What to work on – Go through the material below and report how many lines contain "with". Give only the number.

Study material –
*** Block opens ***

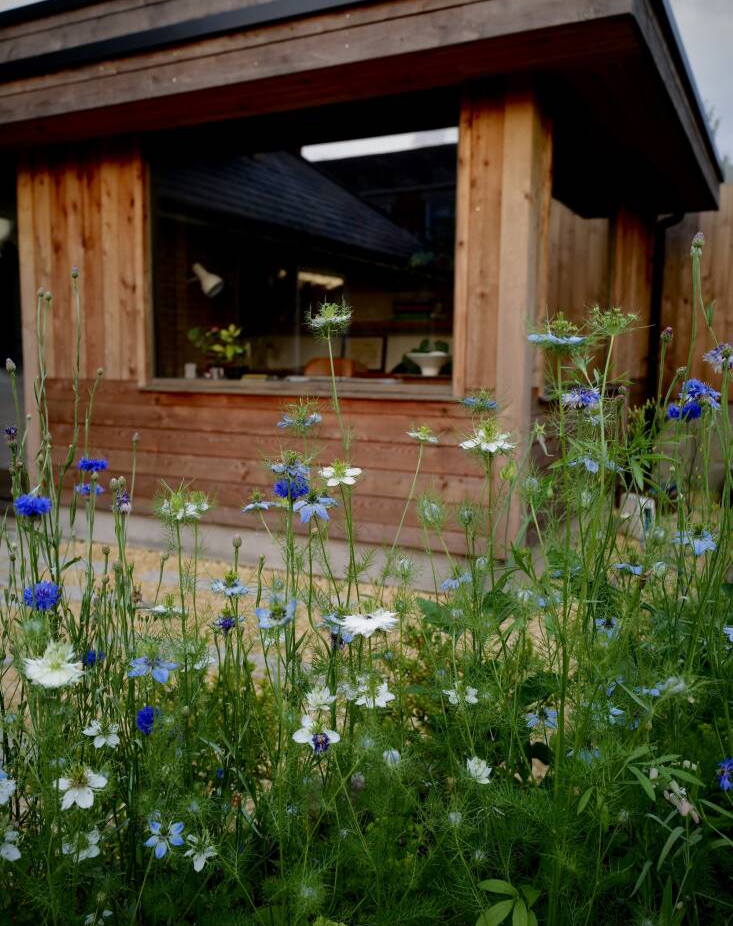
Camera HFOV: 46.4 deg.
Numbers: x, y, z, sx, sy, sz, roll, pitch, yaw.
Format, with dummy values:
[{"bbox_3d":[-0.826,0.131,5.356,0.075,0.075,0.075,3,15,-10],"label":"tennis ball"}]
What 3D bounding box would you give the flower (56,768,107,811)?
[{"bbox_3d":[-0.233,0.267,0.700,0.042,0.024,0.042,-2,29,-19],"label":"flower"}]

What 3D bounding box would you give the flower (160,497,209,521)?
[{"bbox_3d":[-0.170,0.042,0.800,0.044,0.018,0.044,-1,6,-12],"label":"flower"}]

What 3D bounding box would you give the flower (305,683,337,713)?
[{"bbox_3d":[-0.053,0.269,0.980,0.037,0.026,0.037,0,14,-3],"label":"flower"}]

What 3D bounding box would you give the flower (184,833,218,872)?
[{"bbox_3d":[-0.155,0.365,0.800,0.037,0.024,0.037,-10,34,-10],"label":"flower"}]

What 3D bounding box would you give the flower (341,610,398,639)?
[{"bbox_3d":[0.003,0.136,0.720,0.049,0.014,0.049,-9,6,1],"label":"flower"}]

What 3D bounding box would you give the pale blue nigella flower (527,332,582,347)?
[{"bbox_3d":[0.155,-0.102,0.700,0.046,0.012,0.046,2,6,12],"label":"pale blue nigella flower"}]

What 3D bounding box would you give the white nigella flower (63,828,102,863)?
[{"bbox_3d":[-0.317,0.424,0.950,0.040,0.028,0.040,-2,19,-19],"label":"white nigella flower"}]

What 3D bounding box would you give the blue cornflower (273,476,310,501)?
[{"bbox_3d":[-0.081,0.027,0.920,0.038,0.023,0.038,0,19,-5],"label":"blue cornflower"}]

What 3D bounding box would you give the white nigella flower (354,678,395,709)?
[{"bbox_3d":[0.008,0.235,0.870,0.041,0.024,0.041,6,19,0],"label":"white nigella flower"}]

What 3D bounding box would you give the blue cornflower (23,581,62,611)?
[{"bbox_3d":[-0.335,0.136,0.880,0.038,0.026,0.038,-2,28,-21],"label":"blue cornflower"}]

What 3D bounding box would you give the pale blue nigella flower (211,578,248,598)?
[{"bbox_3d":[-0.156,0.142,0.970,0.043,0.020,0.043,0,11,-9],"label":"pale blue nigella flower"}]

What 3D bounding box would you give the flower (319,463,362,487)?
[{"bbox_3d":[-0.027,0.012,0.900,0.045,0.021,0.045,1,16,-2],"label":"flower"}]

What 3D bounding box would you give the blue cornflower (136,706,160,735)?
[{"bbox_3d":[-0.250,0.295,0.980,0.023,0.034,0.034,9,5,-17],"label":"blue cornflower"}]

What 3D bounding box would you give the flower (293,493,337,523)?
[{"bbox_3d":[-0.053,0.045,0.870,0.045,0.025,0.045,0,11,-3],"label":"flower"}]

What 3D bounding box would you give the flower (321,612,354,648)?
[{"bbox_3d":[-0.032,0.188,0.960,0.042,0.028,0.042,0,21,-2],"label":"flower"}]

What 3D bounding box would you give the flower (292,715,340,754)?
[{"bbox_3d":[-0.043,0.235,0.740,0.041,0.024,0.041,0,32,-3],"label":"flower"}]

*** Block closes ***
*** Block opens ***

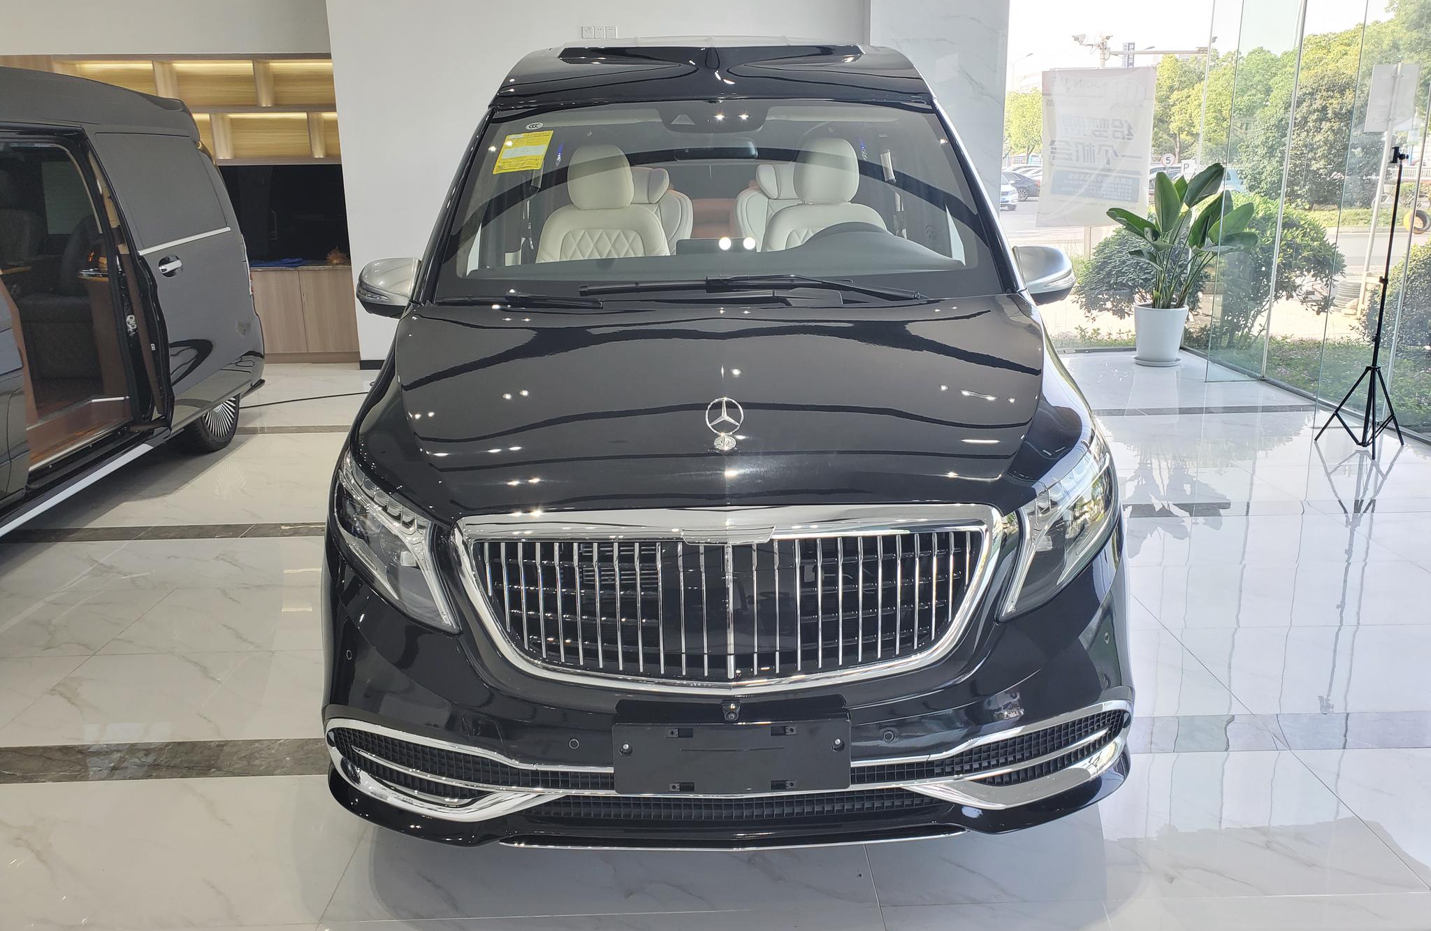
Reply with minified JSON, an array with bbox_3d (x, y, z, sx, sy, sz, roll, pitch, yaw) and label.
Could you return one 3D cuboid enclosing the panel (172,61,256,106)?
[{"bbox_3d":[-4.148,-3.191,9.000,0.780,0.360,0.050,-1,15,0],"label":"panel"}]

*** Block closes ***
*** Block opens ***

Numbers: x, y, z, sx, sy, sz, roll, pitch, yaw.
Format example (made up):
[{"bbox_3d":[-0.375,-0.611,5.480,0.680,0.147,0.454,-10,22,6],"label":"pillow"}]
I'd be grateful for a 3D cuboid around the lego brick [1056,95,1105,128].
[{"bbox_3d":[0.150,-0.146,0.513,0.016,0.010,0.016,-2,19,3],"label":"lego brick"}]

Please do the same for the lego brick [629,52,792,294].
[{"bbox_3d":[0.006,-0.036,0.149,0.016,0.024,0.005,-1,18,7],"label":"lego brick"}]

*** Block closes ***

Response to the exercise – 2